Go through the entries below. Copy each line in which "down" appears.

─── DATA EXCERPTS ───

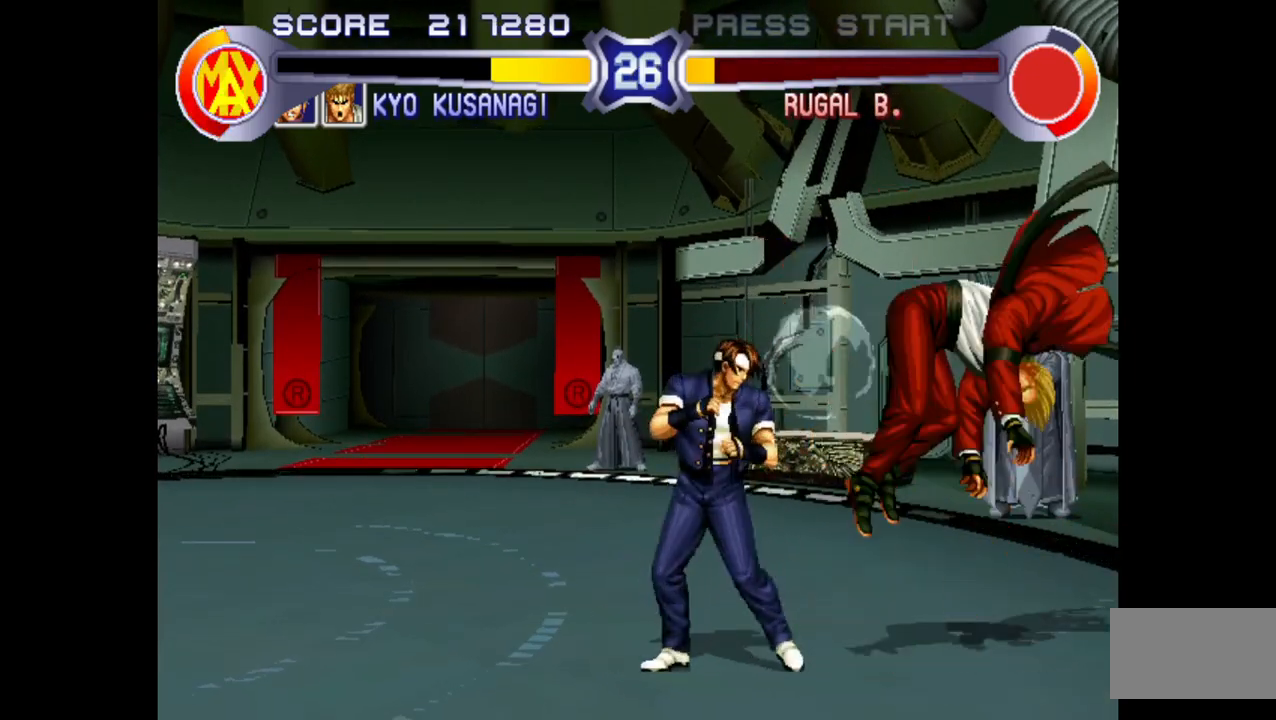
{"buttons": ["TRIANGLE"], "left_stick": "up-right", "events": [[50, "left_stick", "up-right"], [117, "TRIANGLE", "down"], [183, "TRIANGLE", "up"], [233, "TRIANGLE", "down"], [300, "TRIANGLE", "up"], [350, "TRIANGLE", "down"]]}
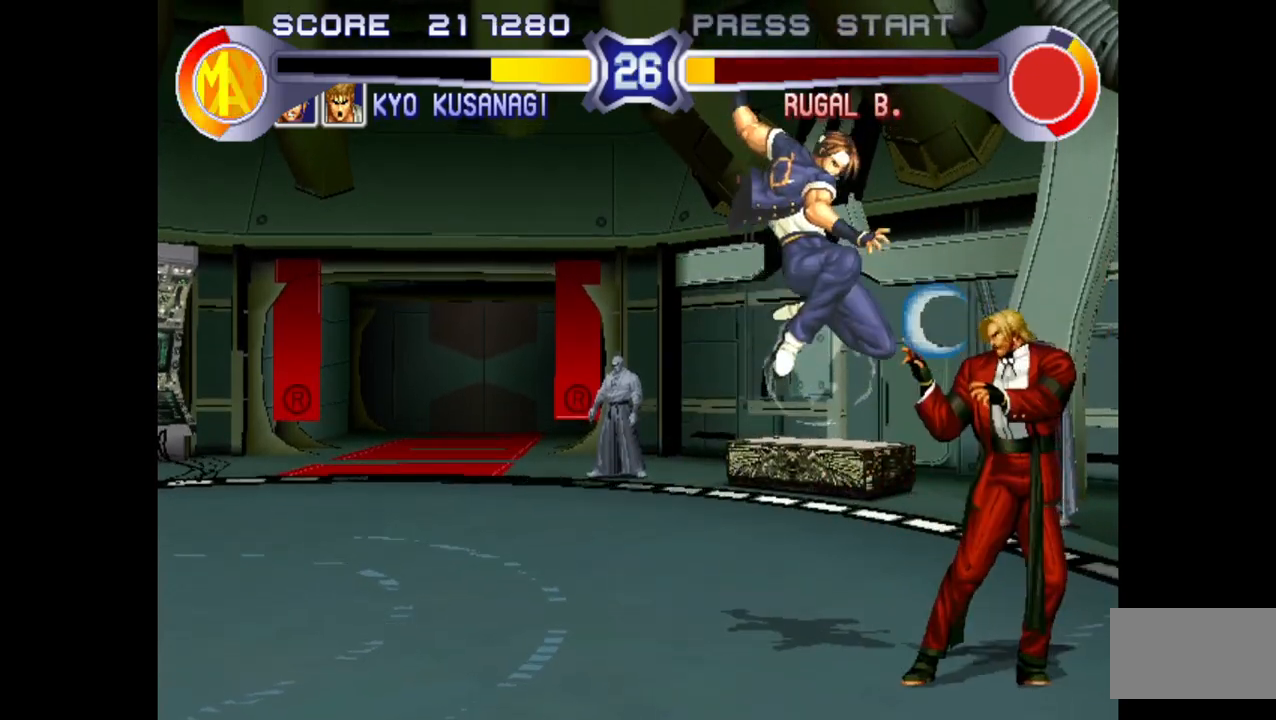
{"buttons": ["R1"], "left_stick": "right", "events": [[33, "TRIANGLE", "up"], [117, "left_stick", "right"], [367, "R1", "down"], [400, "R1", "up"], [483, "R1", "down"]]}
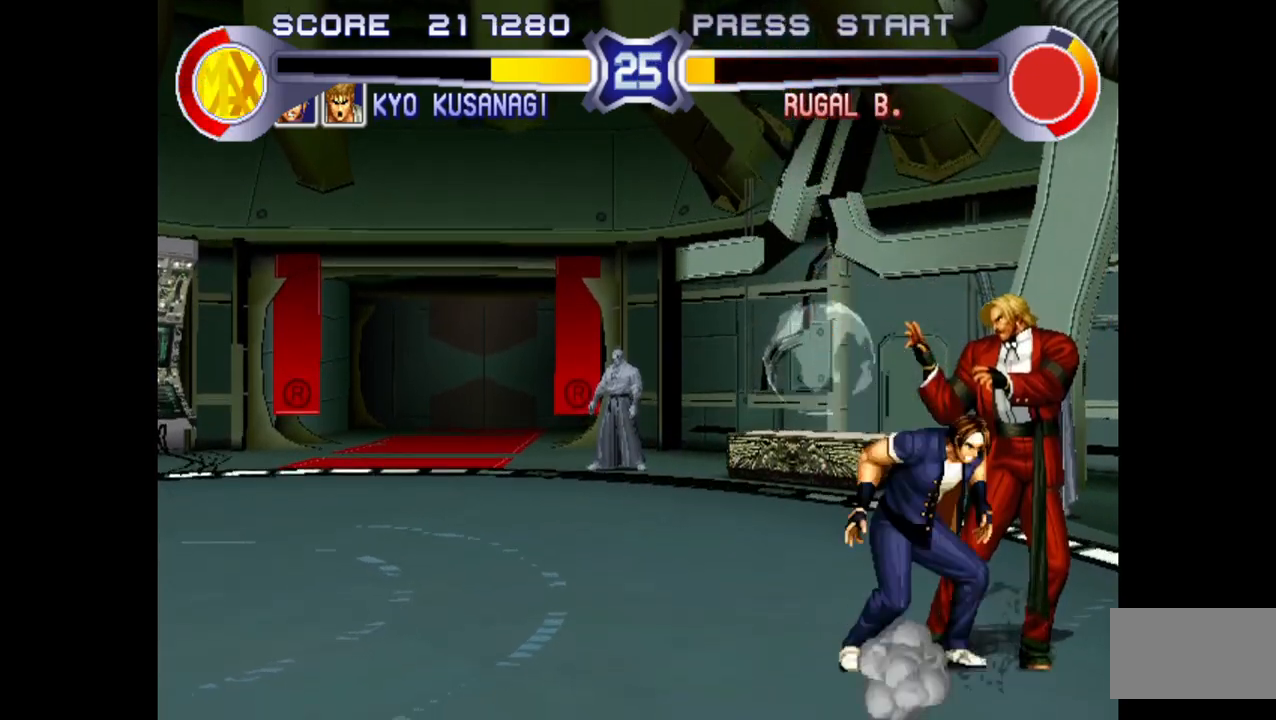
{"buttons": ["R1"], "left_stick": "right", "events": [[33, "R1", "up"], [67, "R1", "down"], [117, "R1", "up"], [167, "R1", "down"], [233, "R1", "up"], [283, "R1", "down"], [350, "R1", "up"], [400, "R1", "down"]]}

───
─── DATA EXCERPTS ───

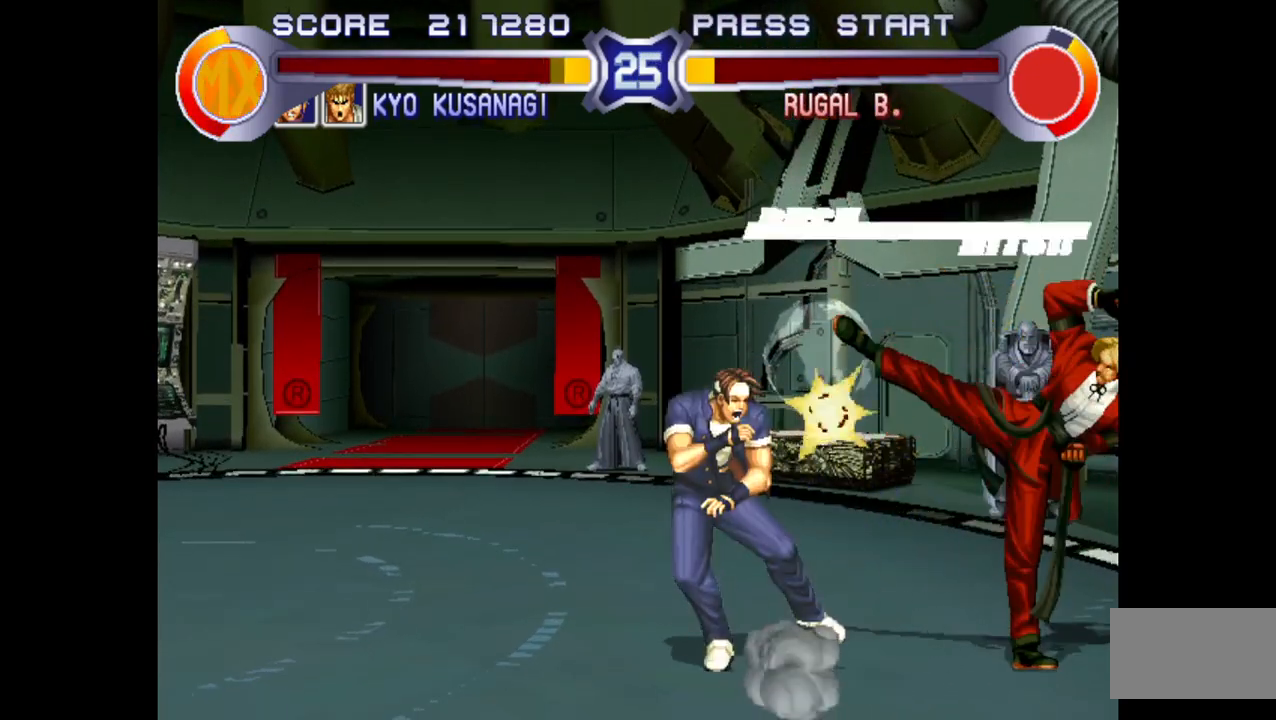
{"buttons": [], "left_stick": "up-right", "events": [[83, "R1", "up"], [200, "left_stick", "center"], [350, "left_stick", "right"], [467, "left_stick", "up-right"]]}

───

EXERCISE RESULT:
{"buttons": ["TRIANGLE"], "left_stick": "up-right", "events": [[50, "left_stick", "up-right"], [117, "TRIANGLE", "down"], [183, "TRIANGLE", "up"], [233, "TRIANGLE", "down"], [300, "TRIANGLE", "up"], [350, "TRIANGLE", "down"]]}
{"buttons": ["R1"], "left_stick": "right", "events": [[33, "TRIANGLE", "up"], [117, "left_stick", "right"], [367, "R1", "down"], [400, "R1", "up"], [483, "R1", "down"]]}
{"buttons": ["R1"], "left_stick": "right", "events": [[33, "R1", "up"], [67, "R1", "down"], [117, "R1", "up"], [167, "R1", "down"], [233, "R1", "up"], [283, "R1", "down"], [350, "R1", "up"], [400, "R1", "down"]]}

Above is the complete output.